– У меня не было родителей.
– Так не бывает…
– Ну, были какие-то, – оборвала она его на полуслове. – Но я их не знала. Точнее, я их не помню.
Обычно в этот момент Кулалу становилось скучно. Он по опыту знал, что чем больше женщина рассказывает о себе, тем больше лжет и при этом проникается обманчивым чувством собственной исключительности. Но с Ханной все было иначе. Она не была случайной любовницей, от которой он собирался отделаться настолько быстро, насколько позволяют приличия. Если он намерен принимать участие в жизни своего ребенка, ему придется общаться с ней на протяжении многих лет. Он сурово сжал губы. Какая ирония, что его будущее неразрывно связано с женщиной, с которой он провел всего одну ночь. С женщиной, которая совершенно не подходила на роль матери принца Заристана. И все же их ребенок унаследует гены обоих родителей, напомнил он себе, поэтому ему стоит собрать про нее как можно больше информации.
Шейх снова посмотрел на Ханну, заметив, что с ее лица исчезла маска напускной бравады. Его выражение опять было мягким и уязвимым, как той ночью, когда ее розовые губы дрожали под его поцелуями, когда она извивалась от наслаждения, а потом уснула, свернувшись клубочком, как котенок, и уткнувшись лицом ему в шею.
– А что случилось с твоими родителями? – спросил он, с недоумением улавливая в своем голосе неожиданную нежность. – Ты не хочешь об этом говорить?
Вообще-то нет, Ханна этого не хотела. Но она понимала, что умолчать о своей семье гораздо опаснее, чем рассказать правду. Кулал хотел сохранить их связь и ее беременность в секрете, но она не была настолько наивна, чтобы думать, что это может длиться вечно. Когда пойдут слухи, что у шейха Кулала аль-Дия была связь с Ханной Уилсон, пресса начнет копаться в ее жизни и кое-что раскопает. Так что лучше она все расскажет Кулалу прямо сейчас, пусть сам решает, что с этим делать.
– Меня удочерили, – медленно сказала она. – Меня и мою сестру.
– Удочерили? – переспросил он.
– Если родители не могут или не хотят заботиться о ребенке, его отдают на усыновление.
– Твои не хотели или не могли?
Ханна пожала плечами:
– Я мало знаю о них. Только то, что мне рассказали, когда я стала достаточно взрослой, чтобы понять. Мою мать родители выгнали из дома, когда ей было семнадцать. – Она сделала паузу, прежде чем продолжить. Она не знала, как Кулал отнесется к тому, что услышит. Испугается, что ребенок унаследует предрасположенность? Ну, значит, так тому и быть. Она не могла изменить свое прошлое. – У нее была наркотическая зависимость.

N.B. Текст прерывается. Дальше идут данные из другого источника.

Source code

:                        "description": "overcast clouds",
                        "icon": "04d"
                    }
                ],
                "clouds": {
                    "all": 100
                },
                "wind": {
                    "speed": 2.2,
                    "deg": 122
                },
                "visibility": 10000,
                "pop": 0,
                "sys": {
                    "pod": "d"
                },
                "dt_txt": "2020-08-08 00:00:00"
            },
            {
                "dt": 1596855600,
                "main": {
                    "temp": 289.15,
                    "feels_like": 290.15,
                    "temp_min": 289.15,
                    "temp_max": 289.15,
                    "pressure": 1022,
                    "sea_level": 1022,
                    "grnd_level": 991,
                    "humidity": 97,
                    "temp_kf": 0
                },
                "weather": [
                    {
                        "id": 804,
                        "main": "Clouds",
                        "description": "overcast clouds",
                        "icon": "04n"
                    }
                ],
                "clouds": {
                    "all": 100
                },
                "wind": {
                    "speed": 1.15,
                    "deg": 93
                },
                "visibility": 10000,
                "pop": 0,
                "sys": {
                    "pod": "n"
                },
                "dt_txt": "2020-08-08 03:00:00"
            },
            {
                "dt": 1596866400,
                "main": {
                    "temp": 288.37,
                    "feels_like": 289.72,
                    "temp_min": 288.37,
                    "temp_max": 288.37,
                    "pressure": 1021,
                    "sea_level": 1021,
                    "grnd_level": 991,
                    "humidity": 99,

– Твоя мать была наркоманкой?! – воскликнул он в ужасе.
Ханна вскинула голову, но тут же одернула себя. Наверное, это смешно – кидаться на защиту человека, который вышвырнул тебя из своей жизни. Человеку, который ни разу не пытался защитить тебя. Интересно, до какого возраста дети продолжают ждать и надеяться, что родители их полюбят? Ее рука инстинктивно легла на живот.
– Она не кололась, – неуверенно вступилась за мать Ханна, как будто это и впрямь могло исправить ситуацию. – Но все остальное употребляла. Мой отец был богатым студентом из Нью-Йорка, который тоже… Наверное, беременность была незапланированной. Я думаю, что мама, когда узнала, собиралась выйти замуж. Но тут из Америки примчались родители моего отца, забрали его и положили в реабилитационный центр. А матери выписали чек на очень большую сумму, чтобы она исчезла из их жизни.
– И?.. – спросил Кулал после долгой паузы.
– Так она и сделала. Взяла деньги и исчезла. Но она не работала, снимала слишком дорогую квартиру. Деньги быстро кончились. Да еще как раз в это время она забеременела моей сестрой.
– Твой отец вернулся из Америки?
– Нет, я не совсем это имела в виду, – сказала она, глухо рассмеявшись. – У нас с сестрой разные отцы.